Biz 1980’ de üniversiteye giderken, yabancı dil bilenler çok çok azdı. Sadece yabancı dille eğitim yapan birkaç kolej, Anadolu liseleri ve iki üç üniversitenin mezunları yabancı dil biliyordu. Yurtdışı öğrenim bursları çok azdı. Şimdi ise ülkemizde sevindirici şekilde yabancı dil bilenlerin sayısı, yabancı dille eğitim yapan okulların sayısı çokça arttı. Yine de yabancı dil öğrenmede ki temel sıkıntı devam ediyor. Yabancı dil öğrenmede yapılması gereken en önemli husus, çok ama çok çalışmak, yazarak çalışmak, sürekli tekrar yapmak, pratik yapabilmek, konuşmak, kitap gazete dergi, TV gibi kitle iletişim araçlarından faydalanmaktır. Azmin ve çok çalışmanın sonunda yabancı dil öğrenmek kesinlikle mümkündür. Kendi tecrübemden biliyorum. İngilizce ve Almanca’yı bu şekilde, koleje ya da dershaneye gitmeden, kendi kendime öğrendim Allah’a şükür.

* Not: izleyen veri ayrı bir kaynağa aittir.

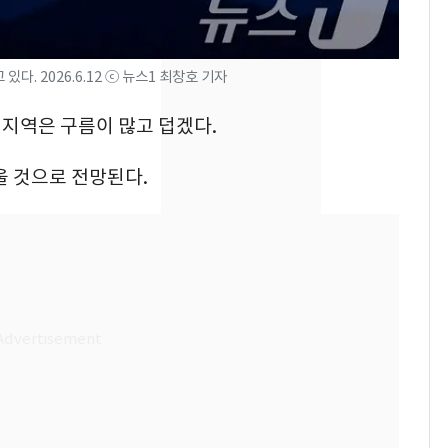
의실에 남자가 있어
요"…경찰 수사
전남광주 화정역 인근서
8
다. 2026.6.12 ⓒ 뉴스1 최창호 기자
교통사고로 40대 심정
경기지역은 구름이 많고 덥겠다.
지…6명 부상
[단독]중수청 가는 검찰
9
울 것으로 전망된다.
수사관 경력 합산 추
진…법무사·집행관 '혜
택' 유지
축구협회, 외국인 심판
10
들 10여명 대상 '성 접
대' 의혹…월드컵·올림
픽 예선 등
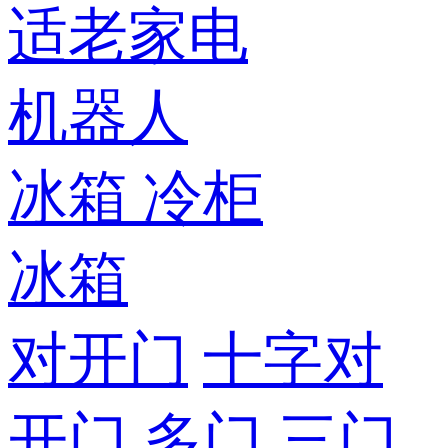
适老家电
机器人
冰箱
冷柜
冰箱
对开门
十字对
开门
多门
三门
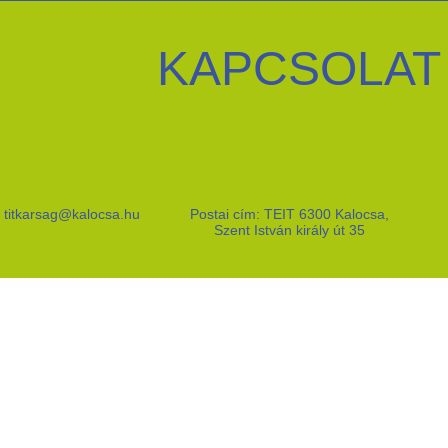
KAPCSOLAT
titkarsag@kalocsa.hu
Postai cím: TEIT 6300 Kalocsa,
Szent István király út 35
ATTEMPT TO READ PRO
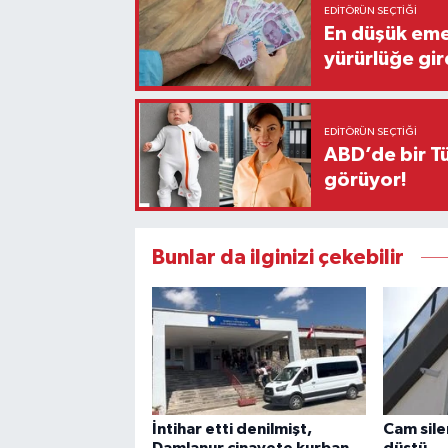
EDITÖRÜN SEÇTIĞI
En düşük eme
yürürlüğe gir
EDITÖRÜN SEÇTIĞI
ABD’de bir Tü
görüyor!
Bunlar da ilginizi çekebilir
İntihar etti denilmişt,
Cam sile
Damlanur cinayete kurban
düştü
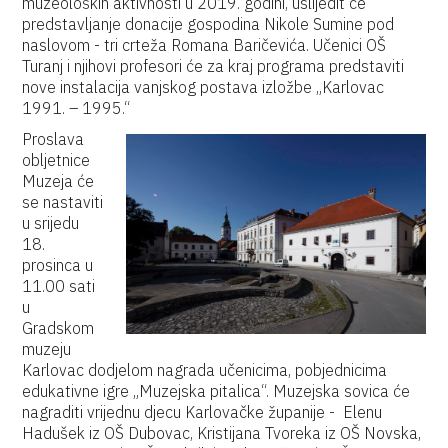
muzeoloških aktivnosti u 2019. godini, uslijedit će
predstavljanje donacije gospodina Nikole Sumine pod
naslovom - tri crteža Romana Baričevića. Učenici OŠ
Turanj i njihovi profesori će za kraj programa predstaviti
nove instalacija vanjskog postava izložbe „Karlovac
1991. – 1995.“
Proslava
obljetnice
Muzeja će
se nastaviti
u srijedu
18.
prosinca u
11.00 sati
u
Gradskom
muzeju
Karlovac dodjelom nagrada učenicima, pobjednicima
edukativne igre „Muzejska pitalica“. Muzejska sovica će
nagraditi vrijednu djecu Karlovačke županije - Elenu
Hadušek iz OŠ Dubovac, Kristijana Tvoreka iz OŠ Novska,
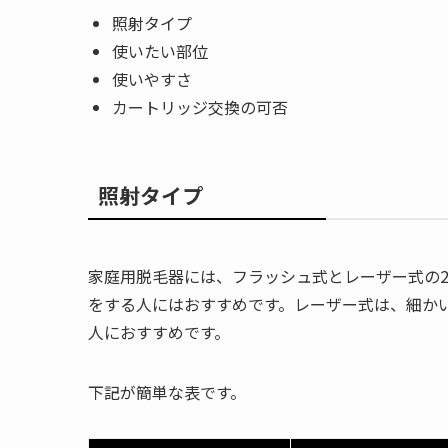
照射タイプ
使いたい部位
使いやすさ
カートリッジ交換の可否
照射タイプ
家庭用脱毛器には、フラッシュ式とレーザー式の
をする人にはおすすめです。レーザー式は、細か
人におすすめです。
下記が簡単な表です。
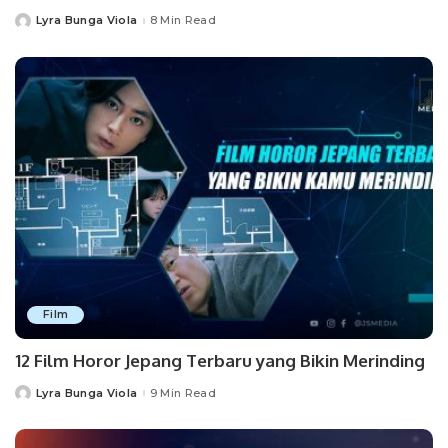
Lyra Bunga Viola
8 Min Read
Posted
by
Film
12 Film Horor Jepang Terbaru yang Bikin Merinding
Lyra Bunga Viola
9 Min Read
Posted
by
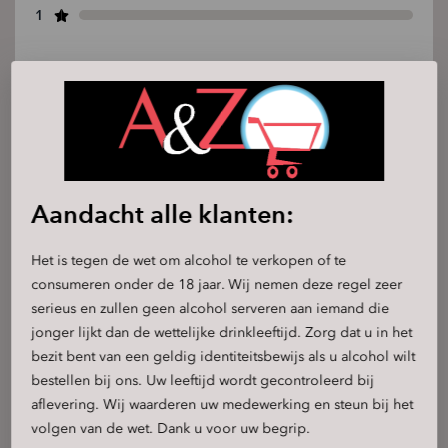
1
Sarah Jones -
12 April 2026
excellent service
Aandacht alle klanten:
Het is tegen de wet om alcohol te verkopen of te
consumeren onder de 18 jaar. Wij nemen deze regel zeer
serieus en zullen geen alcohol serveren aan iemand die
jonger lijkt dan de wettelijke drinkleeftijd. Zorg dat u in het
bezit bent van een geldig identiteitsbewijs als u alcohol wilt
bestellen bij ons. Uw leeftijd wordt gecontroleerd bij
aflevering. Wij waarderen uw medewerking en steun bij het
Manolya -
24 Januari 2026
volgen van de wet. Dank u voor uw begrip.
Perfect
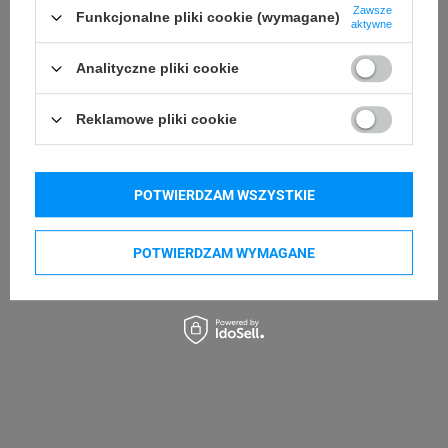
Godex RT700
Godex RT700i
Zawsze
Funkcjonalne pliki cookie (wymagane)
aktywne
Godex RT730
Godex RT863i
Analityczne pliki cookie
Godex ZX1200i
Godex ZX1300i
Godex ZX1600i
Godex GE300
Reklamowe pliki cookie
Godex GE330
Godex G500
Godex G530
POTWIERDZAM WSZYSTKIE
Kupowane razem
POTWIERDZAM WYMAGANE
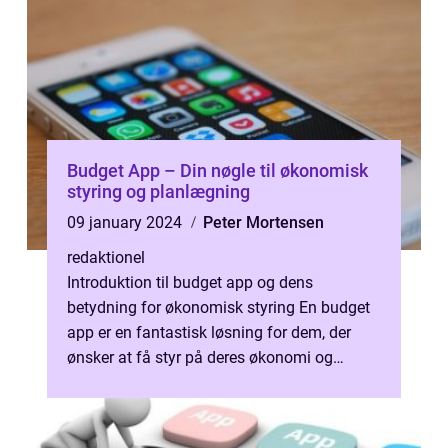
Budget App – Din nøgle til økonomisk
styring og planlægning
09 january 2024
Peter Mortensen
redaktionel
Introduktion til budget app og dens
betydning for økonomisk styring En budget
app er en fantastisk løsning for dem, der
ønsker at få styr på deres økonomi og
forvalte deres penge på en mere effektiv m...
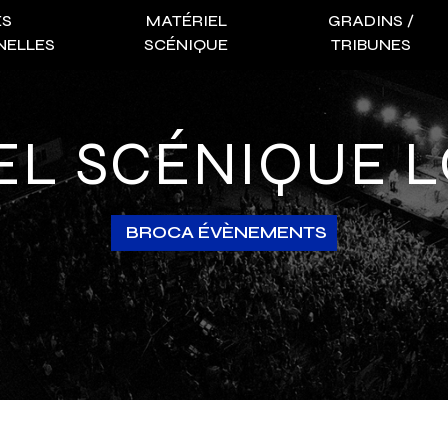
ES
MATÉRIEL
GRADINS /
NELLES
SCÉNIQUE
TRIBUNES
IEL SCÉNIQUE 
BROCA ÉVÈNEMENTS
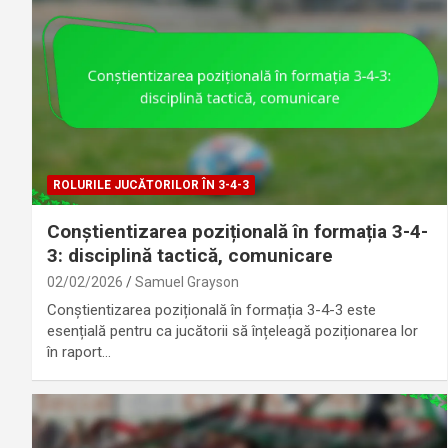
ROLURILE JUCĂTORILOR ÎN 3-4-3
Conștientizarea pozițională în formația 3-4-
3: disciplină tactică, comunicare
02/02/2026
Samuel Grayson
Conștientizarea pozițională în formația 3-4-3 este
esențială pentru ca jucătorii să înțeleagă poziționarea lor
în raport…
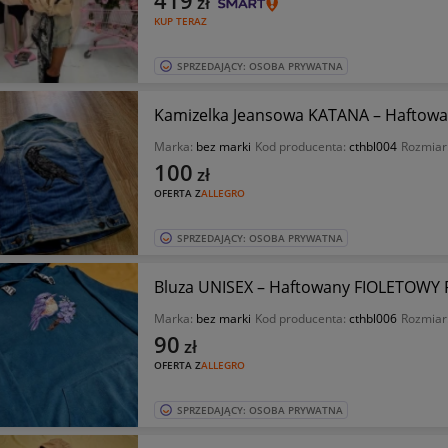
419
zł
KUP TERAZ
SPRZEDAJĄCY: OSOBA PRYWATNA
Kamizelka Jeansowa KATANA – Haftowa
Marka:
bez marki
Kod producenta:
cthbl004
Rozmiar
100
zł
OFERTA Z
ALLEGRO
SPRZEDAJĄCY: OSOBA PRYWATNA
Bluza UNISEX – Haftowany FIOLETOWY P
Marka:
bez marki
Kod producenta:
cthbl006
Rozmiar
90
zł
OFERTA Z
ALLEGRO
SPRZEDAJĄCY: OSOBA PRYWATNA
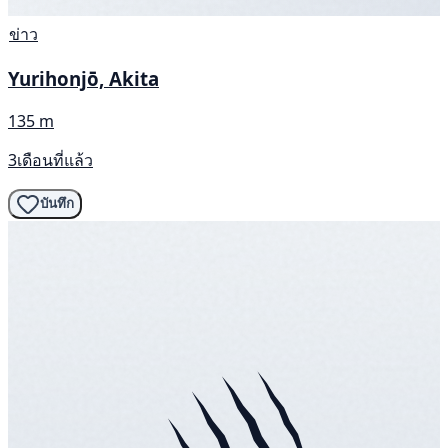
ข่าว
Yurihonjō, Akita
135 m
3เดือนที่แล้ว
บันทึก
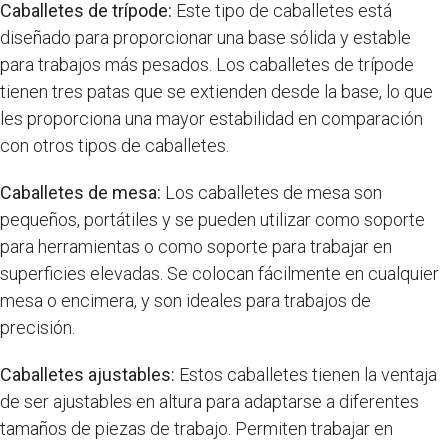
Caballetes de trípode:
Este tipo de caballetes está
diseñado para proporcionar una base sólida y estable
para trabajos más pesados. Los caballetes de trípode
tienen tres patas que se extienden desde la base, lo que
les proporciona una mayor estabilidad en comparación
con otros tipos de caballetes.
Caballetes de mesa:
Los caballetes de mesa son
pequeños, portátiles y se pueden utilizar como soporte
para herramientas o como soporte para trabajar en
superficies elevadas. Se colocan fácilmente en cualquier
mesa o encimera, y son ideales para trabajos de
precisión.
Caballetes ajustables:
Estos caballetes tienen la ventaja
de ser ajustables en altura para adaptarse a diferentes
tamaños de piezas de trabajo. Permiten trabajar en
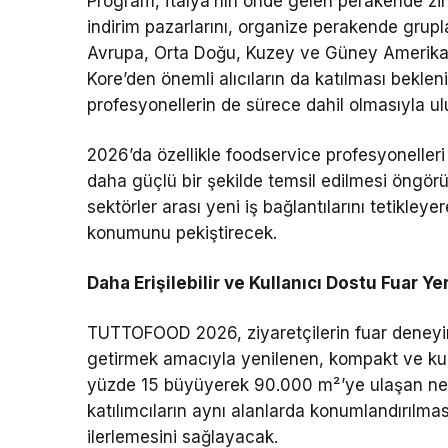
Program, İtalya’nın önde gelen perakende zinci
indirim pazarlarını, organize perakende grupla
Avrupa, Orta Doğu, Kuzey ve Güney Amerika
Kore’den önemli alıcıların da katılması bekl
profesyonellerin de sürece dahil olmasıyla ulu
2026’da özellikle foodservice profesyonelleri i
daha güçlü bir şekilde temsil edilmesi öngörü
sektörler arası yeni iş bağlantılarını tetikl
konumunu pekiştirecek.
Daha Erişilebilir ve Kullanıcı Dostu Fuar Ye
TUTTOFOOD 2026, ziyaretçilerin fuar deneyimi
getirmek amacıyla yenilenen, kompakt ve kull
yüzde 15 büyüyerek 90.000 m²’ye ulaşan net 
katılımcıların aynı alanlarda konumlandırılmas
ilerlemesini sağlayacak.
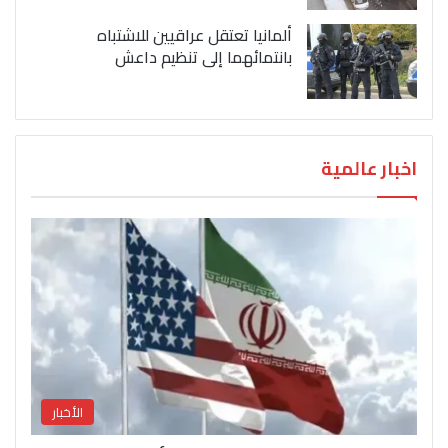
ألمانيا تعتقل عراقيين للاشتباه
بانتمائهما إلى تنظيم داعش
اخبار عالمية
الأخبار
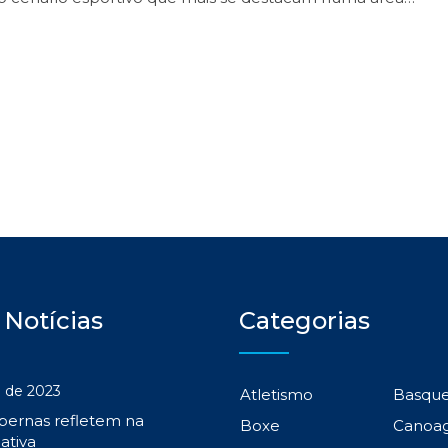
 Notícias
Categorias
 de 2023
Atletismo
Basqu
 pernas refletem na
Boxe
Canoa
ativa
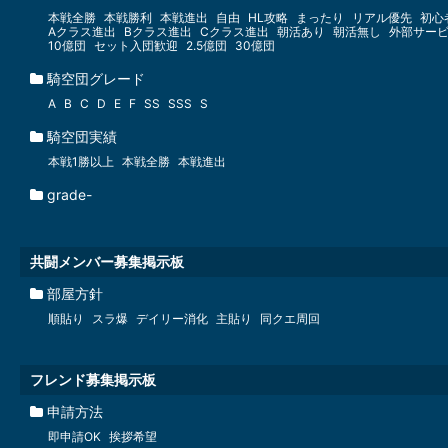
本戦全勝
本戦勝利
本戦進出
自由
HL攻略
まったり
リアル優先
初心
Aクラス進出
Bクラス進出
Cクラス進出
朝活あり
朝活無し
外部サー
10億団
セット入団歓迎
2.5億団
30億団
騎空団グレード
A
B
C
D
E
F
SS
SSS
S
騎空団実績
本戦1勝以上
本戦全勝
本戦進出
grade-
共闘メンバー募集掲示板
部屋方針
順貼り
スラ爆
デイリー消化
主貼り
同クエ周回
フレンド募集掲示板
申請方法
即申請OK
挨拶希望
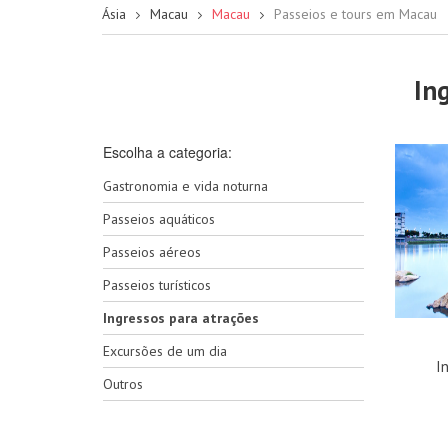
Ásia
Macau
Macau
Passeios e tours em Macau
In
Escolha a categoria:
Gastronomia e vida noturna
Passeios aquáticos
Passeios aéreos
Passeios turísticos
Ingressos para atrações
Excursões de um dia
I
Outros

Bu arada, 57 yıllık AB’ ne üyelik girişimizin üye olmakla sonuçlanacağından emin değilim. Bu durum, bizden değil, onların ikircikli ve çifte standartlı, adil olmayan tutum ve politikalarından kaynaklanıyor. 1000 yıldır bu coğrafyada şanlı ve şerefli bir geçmişe sahipülkemiz her daim ve şartta varolmaya ve yoluna devam edecektir.

Ömer Bolat kimdir?

Konya Ereğlili bir ailenin oğlu olarak, 1963 yılında İstanbul’da dünyaya geldim. Ailem, 1960’ta İstanbul’a göç etmişler. İlk, orta ve lise tahsilimi İstanbul’da yaptım. Sonra Marmara Üniversitesi İktisadi ve İdari Bilimler Fakültesi’nde Ekonomi ve İşletme bölümlerinde okudum. Üniversite yıllarımda yazları harçlığımı çıkarmak için çalışırdım. Üniversite ikinci sınıfı bitirdiğimde İktisadi Kalkınma Vakfı’nda araştırmacı – tercüman olarak işe başladım. Daha sonra bir burs temin ederek 21 yaşında Hollanda’ya yüksek lisans yapmaya gittim. Aynı şekilde Almanya Kiel’de Uluslararası Ekonomi ve İşletme alanında ikinci bir yüksek lisans yaptım. Marmara Üniversitesi’nde doktoraya başladım. Nihayetinde 1989 yılında doktoramı tamamladım. 1993’te MÜSİAD Genel Sekreterliği görevini yürüttüm. Akabinde MÜSİAD Genel Başkan Yardımcısı ardından da 2004 yılında MÜSİAD Genel Başkanı seçildim. Bu arada Albayrak Grubu’nun CEO’suyum. İngilizce ve Almanca biliyorum.